Além disso, é previsível que à medida que comecem as conversas sobre os acordos para materializar essa rotura, um processo que no mínimo se arrastará até dia 30 de dezembro, e se comecem a conhecer conclusões, a volatilidade regresse ao mercado britânico após a trégua da qual disfrutou desde a vitória de Boris Johnson no Parlamento. “O Reino Unido tem de estabelecer um acordo comercial com o seu maior sócio comercial, a UE, antes de terminar o período de transição. Normalmente, isto leva anos de negociação. Se o acordo não for alcançado, ou se for adiado, ainda podemos enfrentar um Brexit duro”, afirma Donny Kranson, gestor de ações europeias de Quality Growth da Vontobel AM.

Quer isto dizer que é cedo para voltar a incluir o mercado britânico nas carteiras? Dependerá de como se desenrolar esta segunda fase. De momento, na Schroders realizaram um inquérito entre investidores do Reino Unido e Irlanda sobre as suas expectativas. “A grande maioria dos inquiridos antecipam algum tipo de acordo ou uma extensão da transição. Os mercados vão tratar de deduzir o cenário mais provável. Se assim for, deverá implicar uma redução significativa da incerteza e a volatilidade políticas em comparação com os últimos 12 meses”, afirma Zangana.

Talvez isso explique o porquê de os gestores de fundos, apesar de não terem começado a sobreponderar o Reino Unido nas suas carteiras, terem deixado de o subponderar. “A exposição ao Reino Unido permaneceu em níveis de subponderação de 13%, semelhante aos 10% que se mantiveram desde 1999 até 2016 e muito inferior aos 28% do Brexit”, afirmam no inquérito a gestores da BoFa Securities.

E apesar de restarem muitas dúvidas no horizonte, há outras que já se resolveram, o que pode começar a negociar no mercado. “Ao fechar outro capítulo da saga do Brexit, acreditamos que os mercados percorreram um longo caminho desde a reação precipitada do mercado ao referendo da UE de 2016. Dito isto, uma linha cronológica mais clara do brexit vai ajudar-nos a identificar as oportunidades potenciais e futuras das ações do Reino Unido”, afirma Colin Morton, parte da equipa de ações britânicas da Franklin Templeton Investments. De facto, na Janus Henderson, Paul O’Connor, diretor da equipa de Multiativos, aponta que “o aumento derivado do “efeito Boris” nos mercados não tem mais por aonde ir. Chegado a este ponto, será necessária uma melhoria sustentada no dinamismo macroeconómico do Reino Unido para impulsionar um aumento mais expressivo nos ativos sensíveis da economia do país”.

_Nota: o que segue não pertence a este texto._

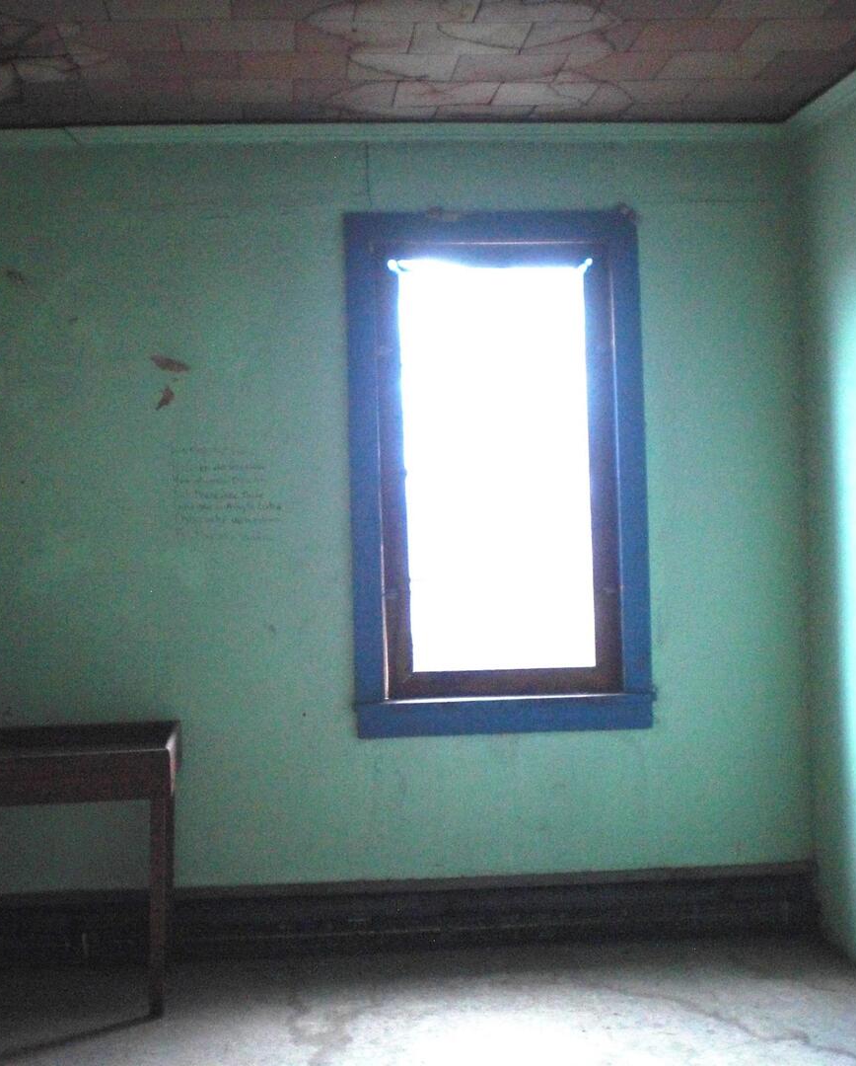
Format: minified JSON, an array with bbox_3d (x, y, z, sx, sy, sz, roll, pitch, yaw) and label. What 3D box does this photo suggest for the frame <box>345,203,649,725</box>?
[{"bbox_3d":[0.234,-0.195,5.086,0.969,1.704,0.045,-2,1,-4],"label":"frame"}]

Mais otimista mostra-se Maya Bhandari, gestora de carteiras de multiativos da Columbia Threadneedle, que considera que pode acontecer uma espécie de ponto de inflexão para o mercado britânico ao finalizar esta primeira fase do Brexit. “No início de janeiro, ampliámos a nossa alocação a ações britânicas para favorável a partir da anterior posição neutra, com isto as ações no seu conjunto tornaram-se numa das classes de ativos que privilegiamos”, afirma. Incide que esta mudança de posição não implica que todos os riscos tenham desaparecido, como o do acordo comercial que pode acabar por ser negativo, mas ainda assim defende que “o Reino Unido também é um mercado defensivo em essência, com bons dividendos que continuam intactos. Em conjunto, o mercado britânico oferece um prémio de risco atrativo, no seu próprio contexto e, especialmente, em comparação com outros mercados”.

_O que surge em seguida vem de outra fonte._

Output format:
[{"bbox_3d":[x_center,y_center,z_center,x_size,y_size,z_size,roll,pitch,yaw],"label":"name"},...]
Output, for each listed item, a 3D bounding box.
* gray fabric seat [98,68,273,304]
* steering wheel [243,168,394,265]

É preciso recordar que nos últimos 12 meses o FTSE inglês aumentou apenas um terço (5%) do que os seus homólogos europeus como o Dax ou o Cac, cuja obrigação a 10 anos negoceia com uma rentabilidade superior à que se vê, por exemplo, em Portugal e Espanha e que a libra, que foi a que mais sofreu no mercado com o Brexit, começa a regressar a níveis mais normais.